Community activists in San Francisco’s predominantly gay Castro neighborhood are outraged by a recent effort by the Mission Delores Neighborhood Association calling for removal of the Rainbow flags that are hung from the light posts in the Castro.
Joe Cain, the Association’s Board of Director, told the Associated Press that the rainbow gay pride flags that have flown for years along the main stretches of the Castro District, were illegally hung on the metal lamp posts.
San Francisco city ordinance only allows temporary banners on the posts, he said, which were designated city landmarks in 1991, out of concerns the fasteners used to attach them could rust and mar their beauty.
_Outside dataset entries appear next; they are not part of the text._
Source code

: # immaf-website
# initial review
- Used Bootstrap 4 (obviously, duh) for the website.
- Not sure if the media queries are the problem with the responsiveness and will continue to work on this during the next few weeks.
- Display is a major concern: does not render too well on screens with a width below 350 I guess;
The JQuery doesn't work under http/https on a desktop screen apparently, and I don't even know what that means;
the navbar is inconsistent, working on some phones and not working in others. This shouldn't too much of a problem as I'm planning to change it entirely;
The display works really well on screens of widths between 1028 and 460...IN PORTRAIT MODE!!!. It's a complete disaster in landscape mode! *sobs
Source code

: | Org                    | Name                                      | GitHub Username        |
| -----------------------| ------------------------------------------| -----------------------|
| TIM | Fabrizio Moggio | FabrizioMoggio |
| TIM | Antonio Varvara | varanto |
A spokesman for San Francisco’s GLBT Historical Society says that assertion is not true, and that the flags, originally designed by San Franciscans Gilbert Baker and Jomar Teng for the San Francisco Gay Freedom Day Parade, and which debuted on June 25, 1978, have hung in The Castro for over thirty years.
Openly Gay San Francisco District 8 City Supervisor, Bevan Dufty, whose district includes the area served by the Mission Delores Neighborhood Association as well as the Castro, is calling for a compromise.
Dufty who is term limited, is pushing for legislation to be passed before he leaves office, designed to save the banners while keeping the lamp posts safe.
The city’s Historic Preservation Commission issued a decision backing the plan last week and the city’s Board of Supervisors is expected to approve the changes next month.
Cain said that the Association’s position is that the banners simply don’t belong on the posts permanently.
“We completely support the diversity in the area — this is about preserving a city landmark from permanent signage.”
Dufty disagrees, saying: “This is where the rainbow flag started. This is a neighborhood that should be identified as one of the strongest and most vibrant gay and lesbian neighborhoods in the world.”
“I feel there is a balance between historic preservation and the historical context of the neighborhood,” Dufty said.
Should the Board of Supervisors pass the measure, it would allow banners that distinguish a neighborhood, the rainbow banners included, to remain on the lamp posts permanently as long as their fasteners do not cause damage. The installation would also be periodically reviewed by city officials.
Cain said the rainbow banners will set a bad precedent for other groups looking to put up permanent signs on the lamp posts in the City’s historic preservation areas.